Kempis'e tarafından Amado Nervo
uzun yıllar oldu ki çorak araziyi arıyorum
uzun yıllar oldu ki üzgün yaşıyorum
uzun yıllar oldu ki Hastayım,
Ve bu yazdığın kitap yüzünden!
Oh Kempis, seni okumadan önce sevdim
ışık, vegas, okyanus denizi;
ama sen her şeyin bittiğini söyledin,
her şeyin öldüğünü, her şeyin boşuna olduğunu!
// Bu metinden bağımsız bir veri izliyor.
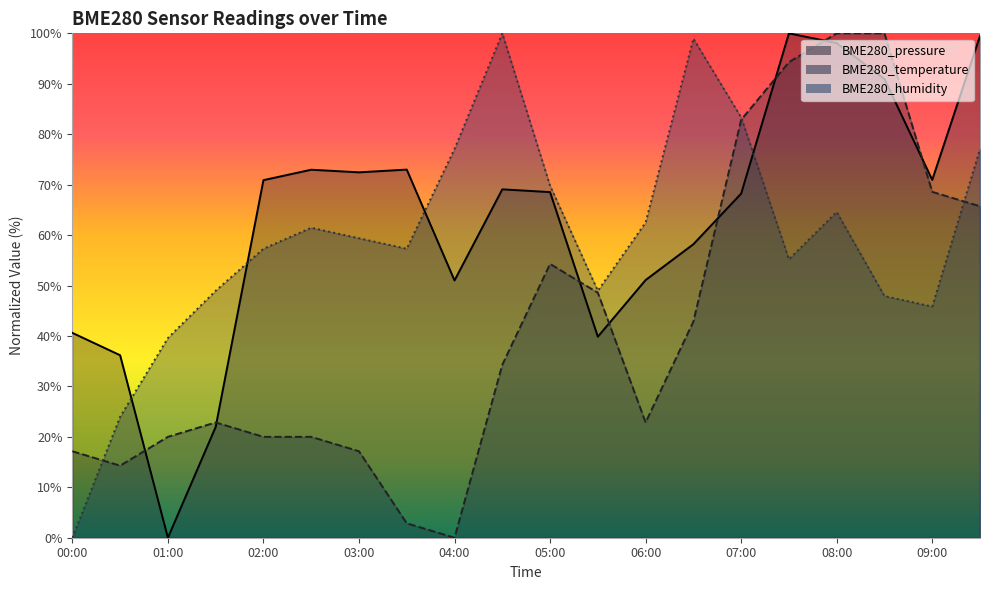

How many values in the BME280_pressure series are below 69?

10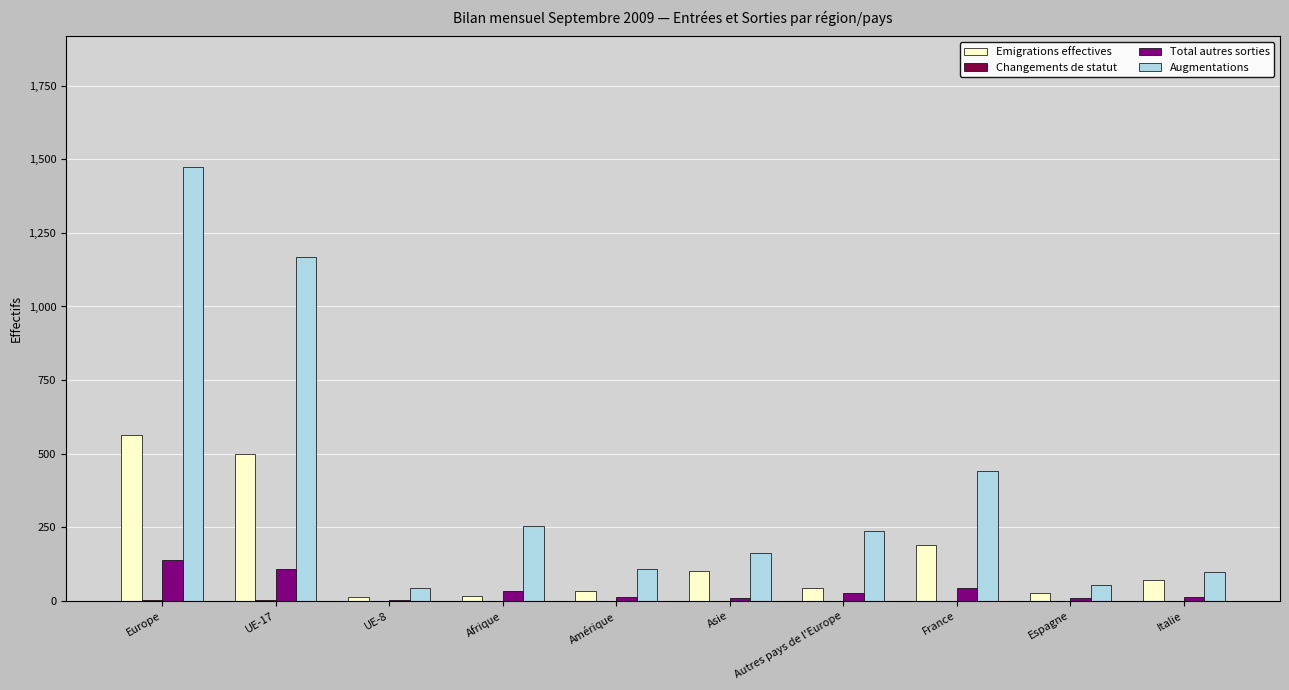

What is the greatest value displayed?

1475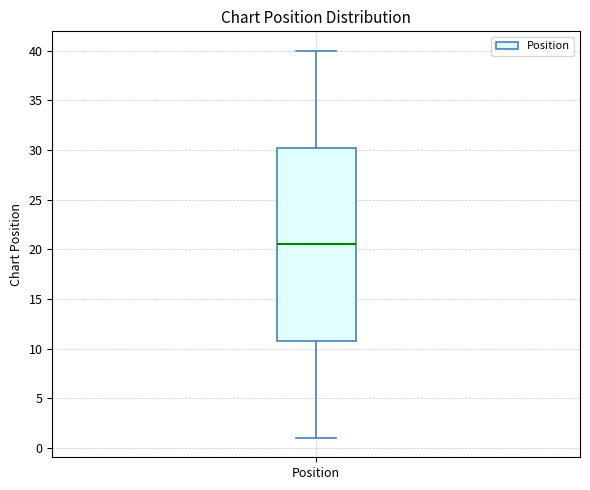

Read this box plot against the y-axis: the position of the median line, the range covered by the box, and the ends of both whiskers. The values are not printed on the chart, so give them approximately, as read against the axis.

median 20.5, box 11.0 to 30.5, whiskers 1.0 to 40.0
Daha önce, isteklerim tarafından yönlendirilen,
Öpüşmeye davet eden dudakları öptüm,
sarı örgüler, iri gözler,
Solup gittiklerini hatırlamadan!
Ama ciddi doktorların onayladığı gibi,
sen, öğretmen, alıntı ve isim,
o adam gemiler gibi geçer,
bulutlar gibi, gölgeler gibi...
Tüm arazi döngüsünden kaçıyorum,
Hiçbir aşk aklımı mutlu etmez,
ve kitap kolunuzun altında
Kara geceden geçiyorum...
Ey Kempis, Kempis, kısır çileci,
solgun çileci, bana ne zarar verdin!
¡uzun yıllar oldu ki Hastayım,
ve bu yazdığın kitap yüzünden!
Bakan gözler var, hayal eden gözler var Miguel de Unamuno tarafından
öyle gözler var ki izliyorlar, -öyle gözler var rüya görürler
öyle gözler var çağırıyorlar, -öyle gözler var bekliyorlar,
öyle gözler var gülmek - hoş bir kahkaha,
öyle gözler var ağlarlar - üzüntü gözyaşlarıyla,
bazıları içeri - diğerleri dışarı.
Çiçekler gibidirler - toprağın büyüdüğü.
Ama senin yeşil gözlerin, -benim sonsuz Teresa'm,
çimden elinizi yapanlar,
bana bakarlar, beni hayal ederler, -beni ararlar, beni beklerler,
gülüyorum - hoş bir kahkaha,
bana ağlıyorlar - hüzün gözyaşlarıyla,
karadan içeride, -karadan dışarıda.
GözlerindeBen doğdum, gözlerin beni yaratır,
Gözlerinde yaşıyorum - küremin güneşi,
gözlerinde ölürüm, -evim ve kaldırımım,
gözlerin benim mezarım, -gözlerin toprağım.